◆ **TASK TO COMPLETE**
Change "locality" to "site" in the listing below and give all of it again with nothing else altered. Leave out the pictures.

◆ **EXTRACTED ENTRIES**
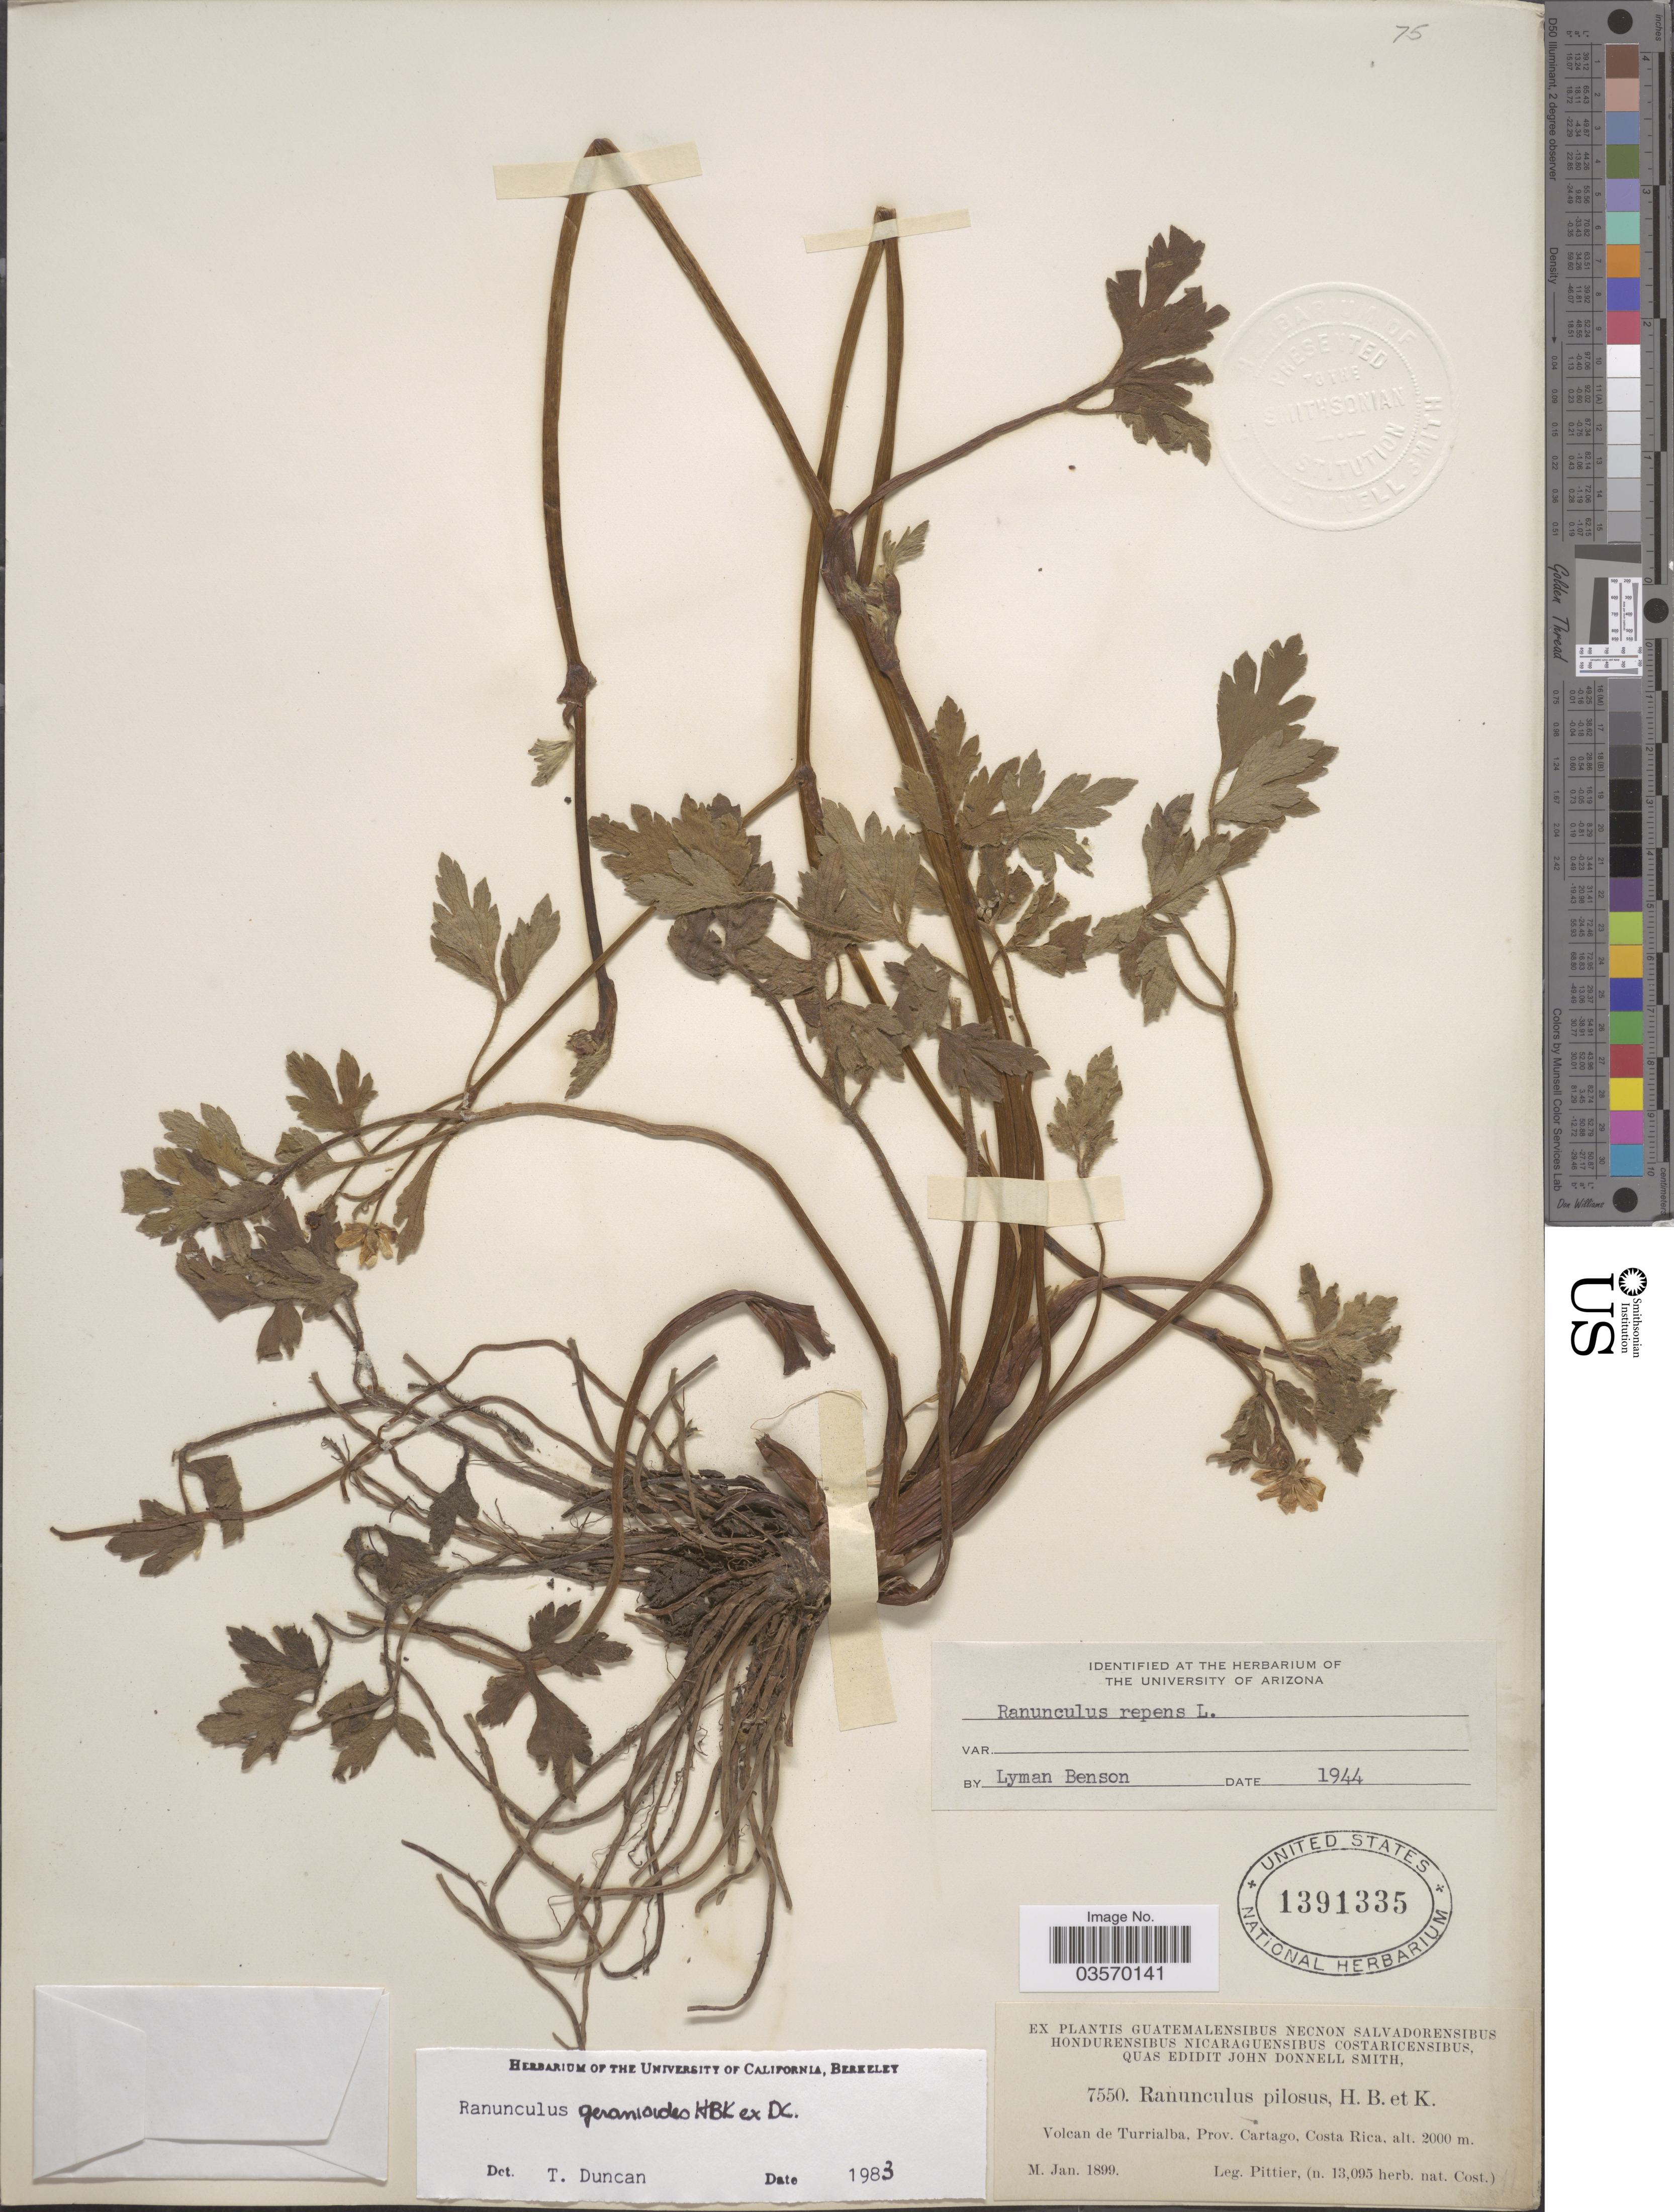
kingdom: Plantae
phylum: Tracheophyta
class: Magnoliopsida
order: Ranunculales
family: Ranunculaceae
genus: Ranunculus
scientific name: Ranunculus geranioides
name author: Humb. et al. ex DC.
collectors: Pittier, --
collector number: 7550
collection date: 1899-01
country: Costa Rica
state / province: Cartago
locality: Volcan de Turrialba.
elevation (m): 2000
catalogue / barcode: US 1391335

◆ **EXERCISE OUTPUT**
kingdom: Plantae
phylum: Tracheophyta
class: Magnoliopsida
order: Ranunculales
family: Ranunculaceae
genus: Ranunculus
scientific name: Ranunculus geranioides
name author: Humb. et al. ex DC.
collectors: Pittier, --
collector number: 7550
collection date: 1899-01
country: Costa Rica
state / province: Cartago
site: Volcan de Turrialba.
elevation (m): 2000
catalogue / barcode: US 1391335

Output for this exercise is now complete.